La ministra es incapaz de contestar con destreza y certeza a cualquier pregunta, y maneja su hábil izquierda siniestra para ajustarla a su conveniencia
A María Jesús Montero se le desparraman las palabras, le salen como ladridos de chiguagua. Desecha la ministra responder de manera sencilla, eso sería muy vulgar para ella que es tan lista, y prefiere recrearse dos minutos ante la cámara para lucir su verborrea. Es fiel practicante del arte de gruñir sin orden para dejar adulterada constancia de su autoridad. Se inspira en su mentor, Sánchez, maestro en mentiras y doctor en falsedades. La ministra es incapaz de contestar con destreza y certeza a cualquier pregunta y maneja su hábil izquierda siniestra para ajustarla a su conveniencia, aunque se escape por los pedregales. El entrevistador, cautivo del servilismo al régimen, no se enfrentará ni siquiera para subrayar que se ha ido por la tangente.
Es como si le solicitamos a alguien la hora y nos contesta que el tiempo pasa veloz y la vejez se presenta para todos y todas antes de que los hombres y las mujeres lo adviertan. Por eso conviene que los individuos y las individuas aprovechen el tiempo, que no dejen que las horas pasen sin redimir a los pobres y a las pobras de sus carencias. Y que si bien con el cambio de hora perdemos una, luego la recuperamos. Por eso saber por dónde va el día es algo que no debe interesarnos, mejor hacer lo que debemos sin consultar. Por cierto, son las tres y cuarto. Pensaríamos, si cualquier persona contesta así, que ha perdido la chaveta, pero si es un político damos por bueno que, aunque en mal estado, la conserva.

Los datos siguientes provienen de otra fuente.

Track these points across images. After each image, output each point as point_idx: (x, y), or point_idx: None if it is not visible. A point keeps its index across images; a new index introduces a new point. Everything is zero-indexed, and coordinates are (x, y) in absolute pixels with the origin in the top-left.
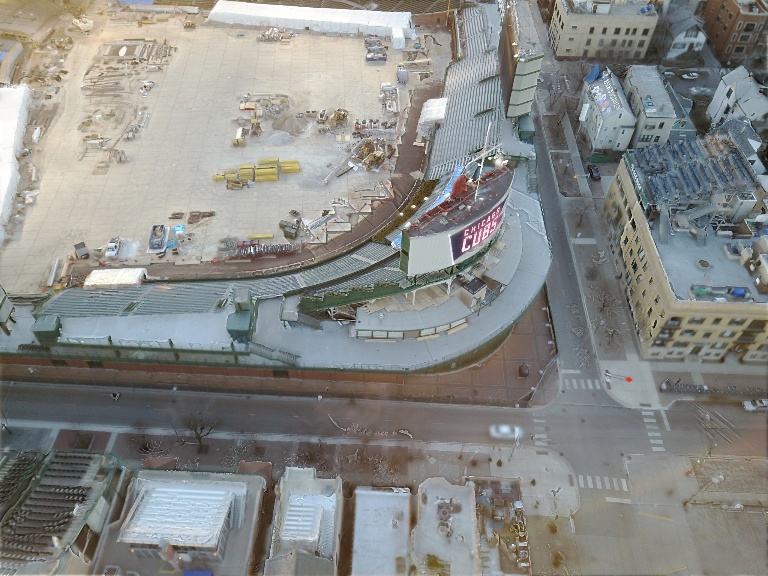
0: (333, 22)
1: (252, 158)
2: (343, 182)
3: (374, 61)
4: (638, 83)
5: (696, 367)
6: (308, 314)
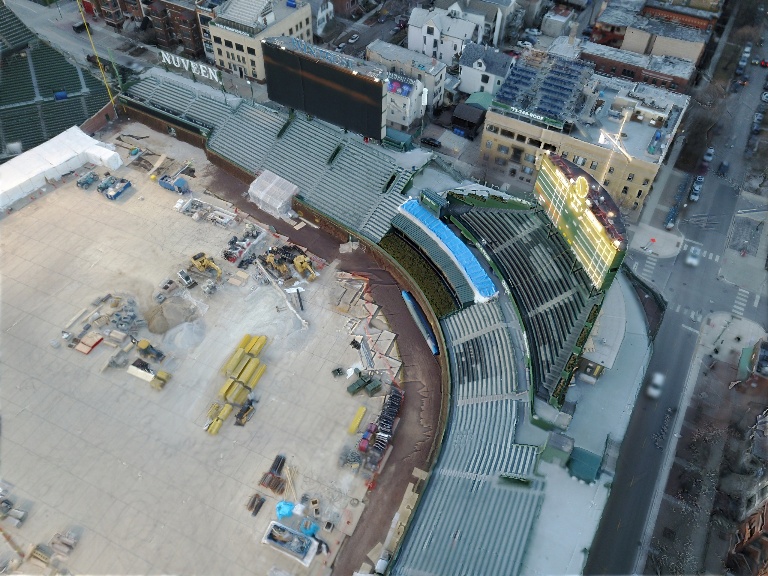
0: (8, 190)
1: (201, 378)
2: (314, 309)
3: (121, 194)
4: (397, 56)
5: (652, 203)
6: (562, 404)
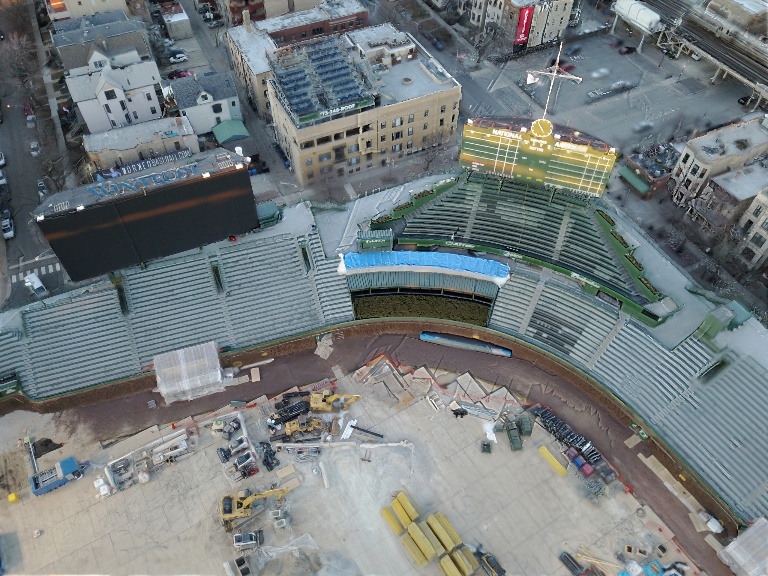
0: None
1: None
2: (389, 425)
3: (1, 559)
4: (138, 139)
5: None
6: None
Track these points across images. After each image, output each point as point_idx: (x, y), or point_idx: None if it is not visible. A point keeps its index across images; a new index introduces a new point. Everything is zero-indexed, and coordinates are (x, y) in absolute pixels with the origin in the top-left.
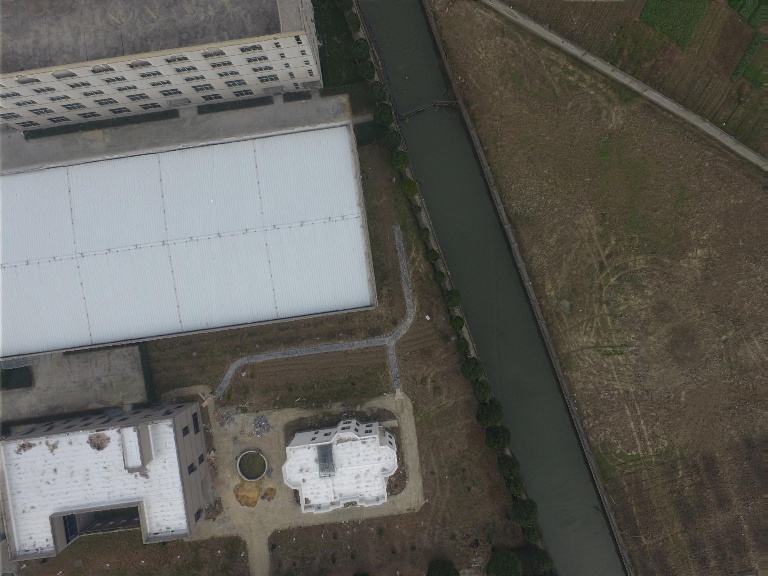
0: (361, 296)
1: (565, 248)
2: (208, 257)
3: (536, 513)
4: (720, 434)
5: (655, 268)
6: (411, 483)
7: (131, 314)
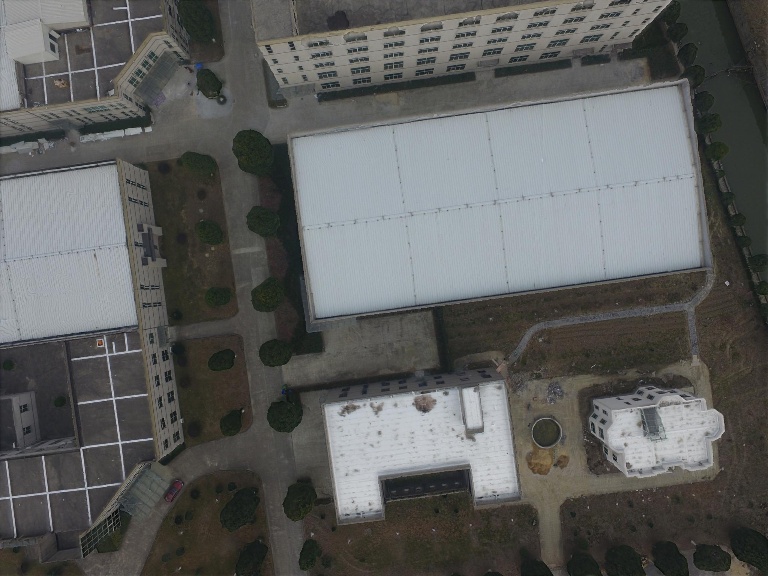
0: (691, 257)
1: None
2: (539, 217)
3: None
4: None
5: None
6: None
7: (457, 274)
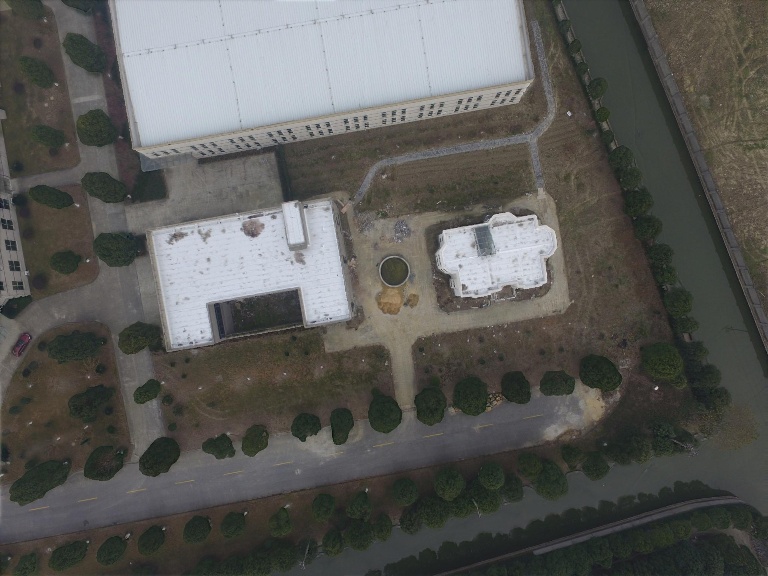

Casado tenía un verbo ágil, rápido, eficaz y ordenado, pero sucumbió arrebatado de una soberbia anárquica que no supo reconocer la irresistible ascensión de Ayuso
Padecen verborrea política, planicie en la expresión, respuestas largas y flojas cada vez que se acercan a un micrófono. Casado tenía un verbo ágil, rápido, eficaz y ordenado, pero sucumbió arrebatado de una soberbia anárquica que no supo reconocer la irresistible ascensión de Ayuso. Le faltó modestia, capacidad de asimilación, determinación para observar la realidad. Prefiero a los oradores espontáneos, carentes de artificios, de tono brillante y sin compromisos, porque cuando sentimos que alguien miente se desmorona la conciencia ciudadana y se desploma el hechizo literario.